SNCF

Vers l’abandon du fret ferroviaire ?

SNCF

par Ivan du Roy

Cheminots et écologistes dénoncent ensemble le nouveau plan fret de la SNCF. Ils reprochent à l’opérateur public de se désengager du fret ferroviaire « de proximité ». Cette activité, dite « wagons isolés », concerne le transport de marchandises pour des entreprises moyennes. Elle nécessite de regrouper en convoi les « wagons isolés » affrétés par différents clients, puis de les acheminer par rail au plus près de leur point de destination, ce qui signifie disposer d’un maillage de gare de marchandises relativement dense.
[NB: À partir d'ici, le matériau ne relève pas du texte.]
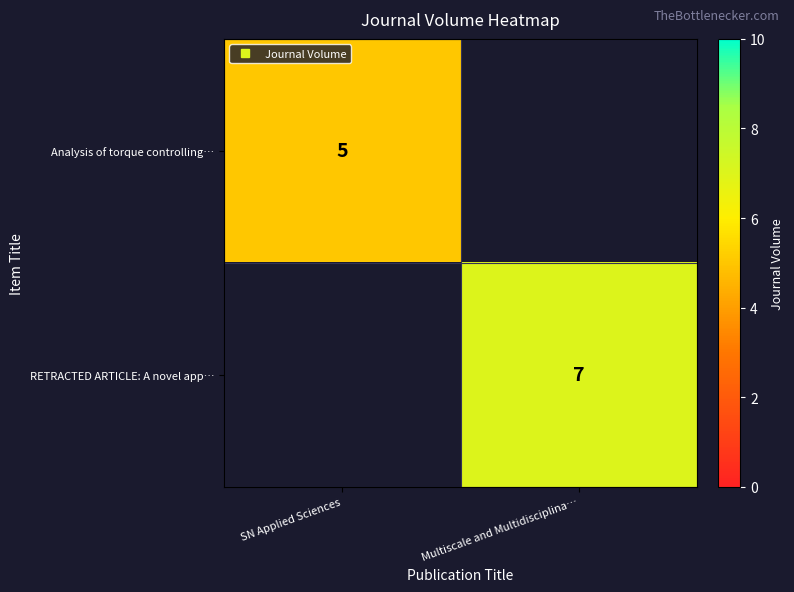

List the series in order of their overall mean, highest first.

RETRACTED ARTICLE: A novel app…, Analysis of torque controlling…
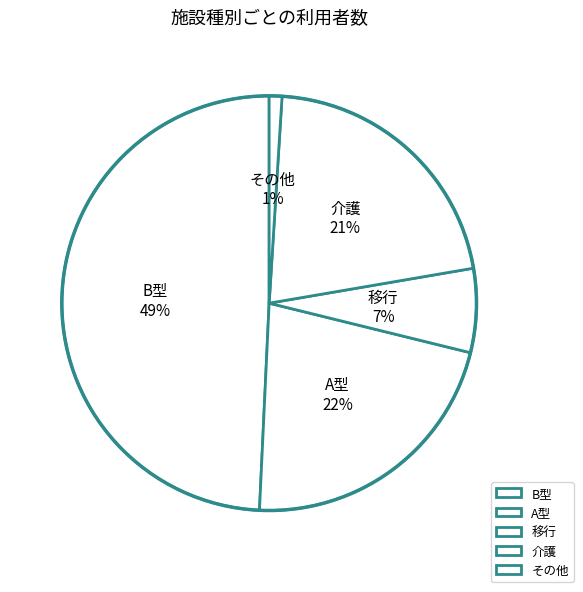

Rank the categories by value from lowest to highest.

その他, 移行, 介護, A型, B型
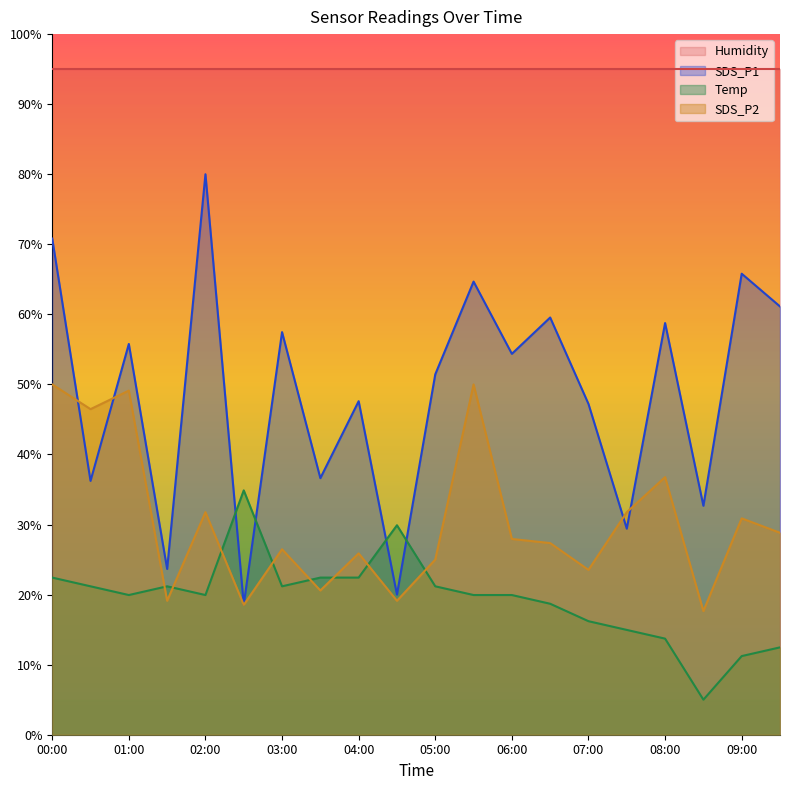

Is the value of SDS_P2 at 04:00 greater than the value of SDS_P1 at 01:00?

No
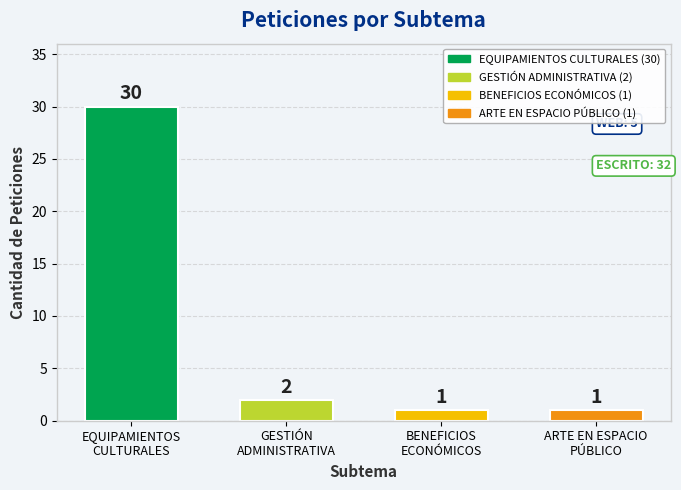

What is the value of the 1st bar from the left?

30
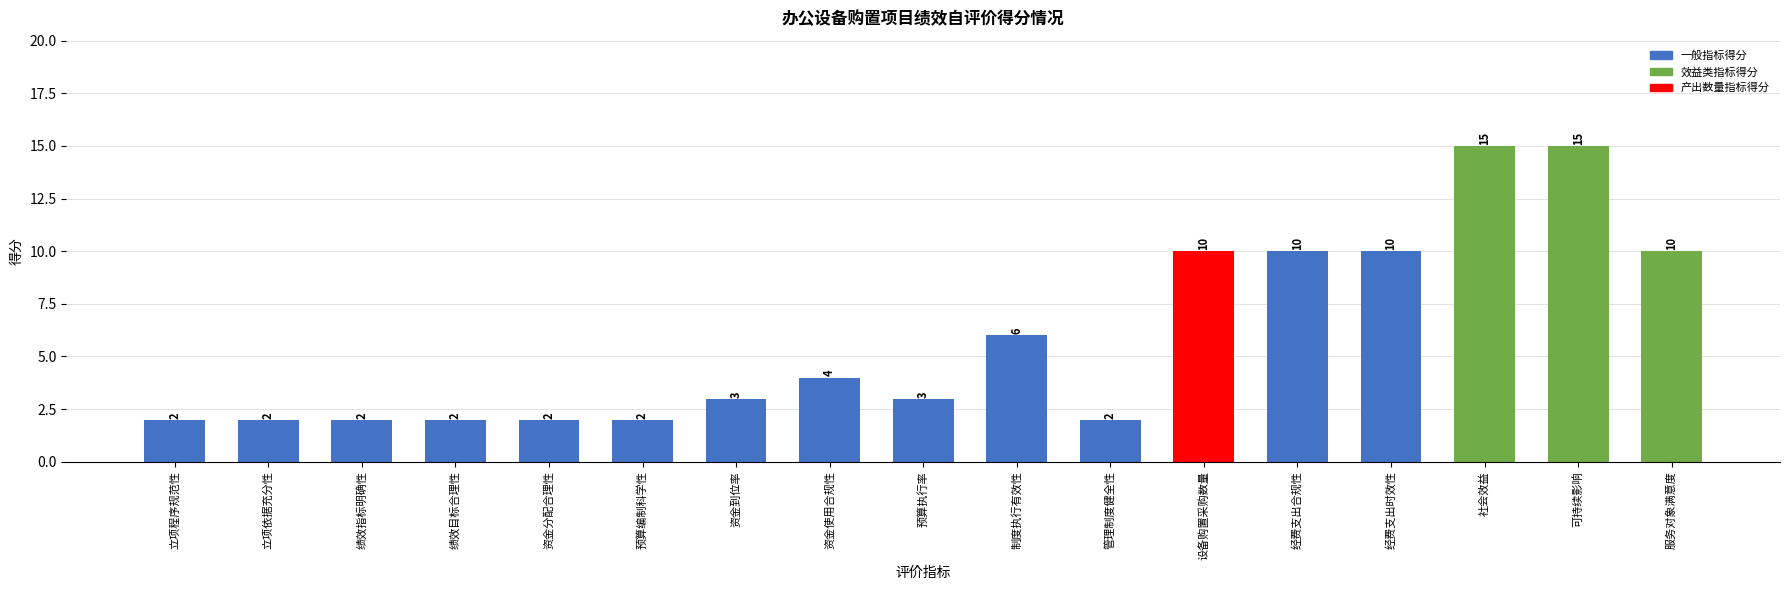

Reading left to right, extract all data points from this chart.

2	2	2	2	2	2	3	4	3	6	2	10	10	10	15	15	10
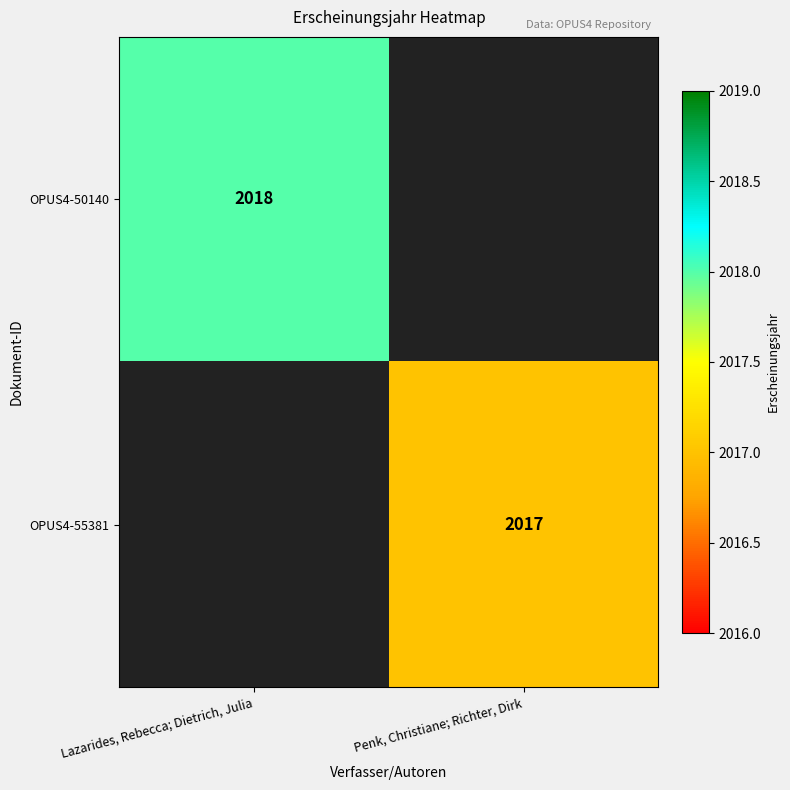

Is it true that OPUS4-55381 equals 2017 at Penk, Christiane; Richter, Dirk?

True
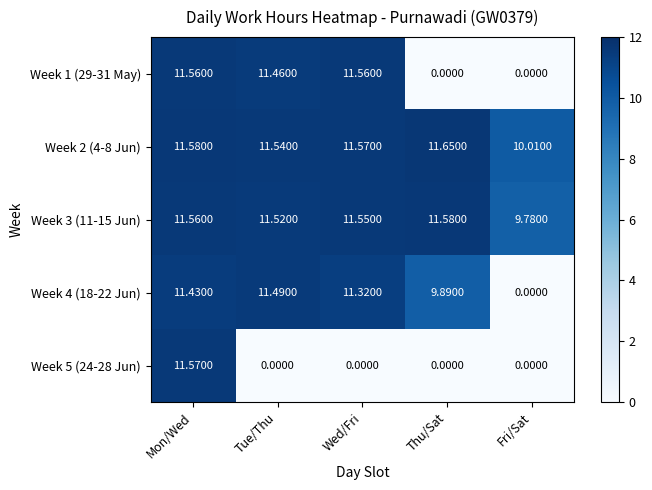

Rank the categories by Week 4 (18-22 Jun) value from lowest to highest.

Fri/Sat, Thu/Sat, Wed/Fri, Mon/Wed, Tue/Thu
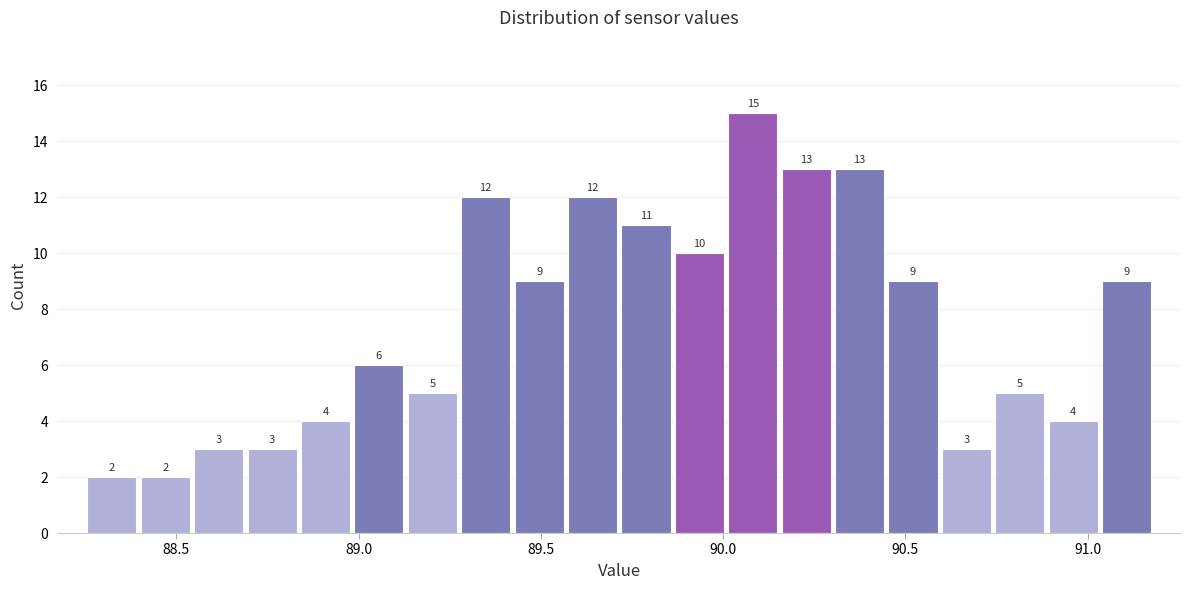

Around what value on the x-axis is the tallest bar? Give the approximate position of its centre, as read against the axis.

90.10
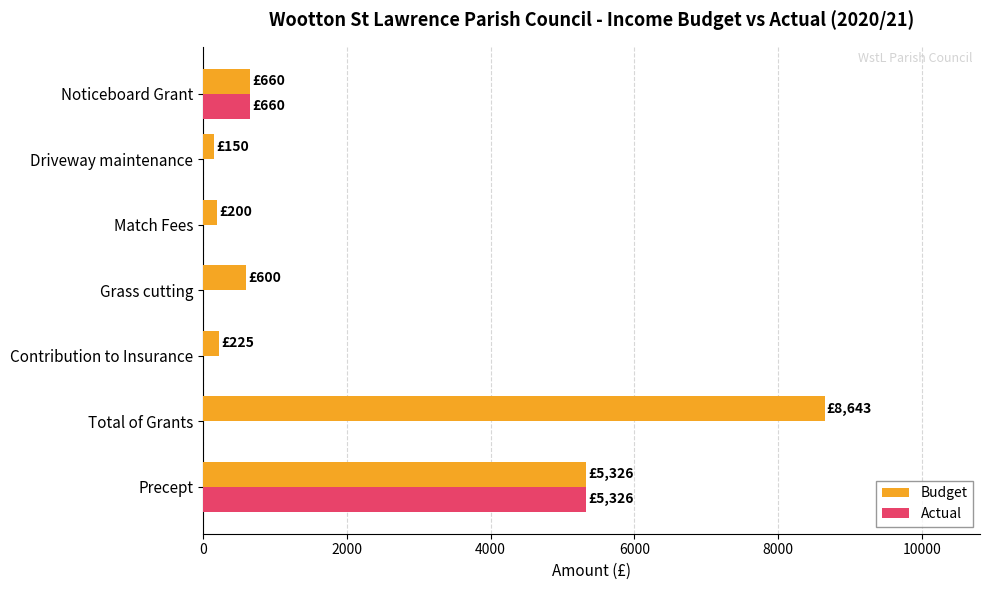

What is the maximum value shown in the chart?

8643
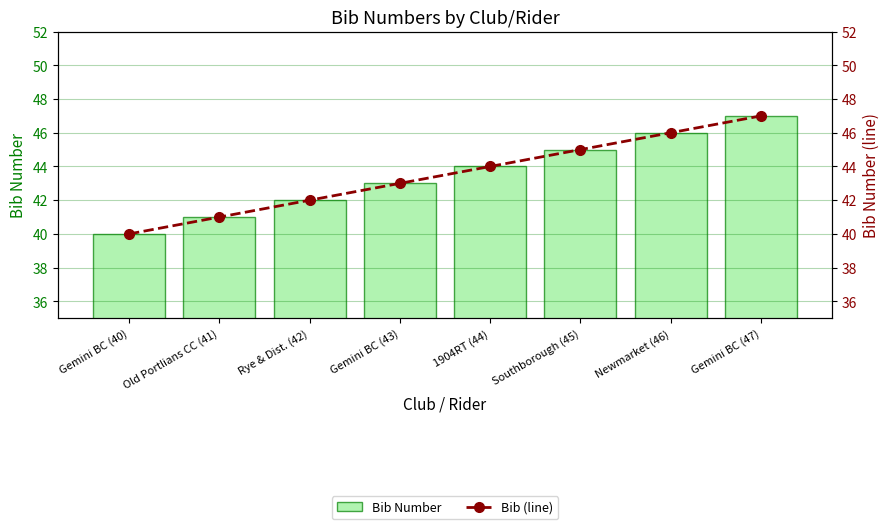

The Bib Number series shows 46 at Newmarket (46). True or false?

True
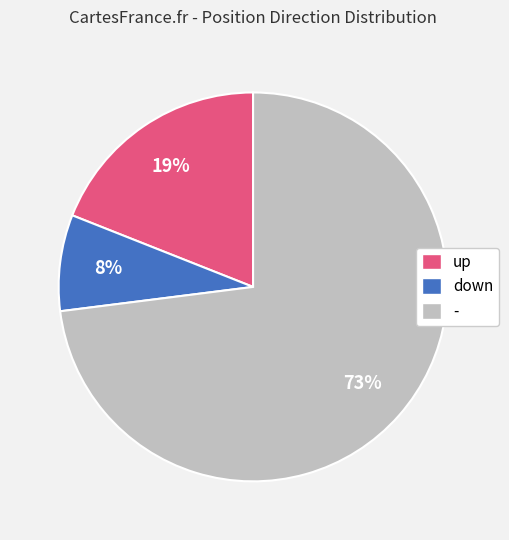

Which slice represents more than half of the pie?

-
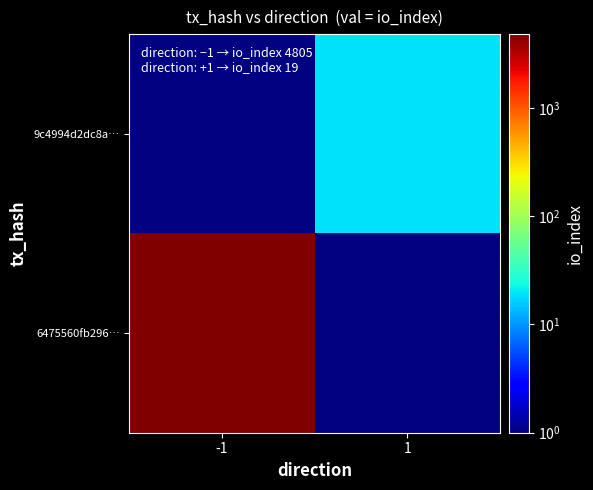

Count the number of data series in this chart.

2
CGT, CFDT, France nature environnement, le Réseau action climat ou Les Amis de la terre critiquent, dans un communiqué commun du 19 mars, « l’abandon programmé de 60% » de cette activité, qui sera reportée sur le transport routier et les poids lourds.

Cet abandon est, pour les syndicats et les ONG, non seulement anti-écologique mais aussi anti-social. Le report de cette activité sur la route va générer 300 000 tonnes équivalents CO2 supplémentaires par an (soit l’équivalent de la pollution engendrée par la consommation de 30 000 personnes pendant un an), alors que les émissions de CO2 liées au transport routier ont augmenté de 27% en France depuis 1990. Les syndicats craignent également que cet abandon ne menace 8000 emplois à la SNCF et ne profite, dans la perspective de l’ouverture à la concurrence du fret, à des opérateurs privés « low cost contournant les standards sociaux, environnementaux et de sécurité actuels par dumping ».

En 2007, la SNCF avait déjà fermé 262 gares au transport de marchandises. L’activité fret a accumulé les déficits chroniques qu’est venue aggraver la crise. Précisons que son concurrent direct, le transport routier, bénéficie d’une exonération partielle de la taxe intérieure sur les produits pétroliers. Et que les statuts, rémunérations et conditions de travail des conducteurs routiers sont, en général, plus précaires et défavorables. Il s’agit bien d’un choix de société : « Le fret ferroviaire de proximité, cette technique du wagon isolé, est stratégique pour relever le défi de la lutte contre le changement climatique et celui de l’aménagement du territoire. S’en désengager pour un opérateur public, comme la SNCF, est absurde et cela constitue une faute lourde pour la France », estiment écologistes et cheminots. Une stratégie en rupture avec les décisions actées par le Grenelle de l’environnement. Avec l’abandon de l’idée de taxer les émissions de CO2, on commence à en prendre l’habitude.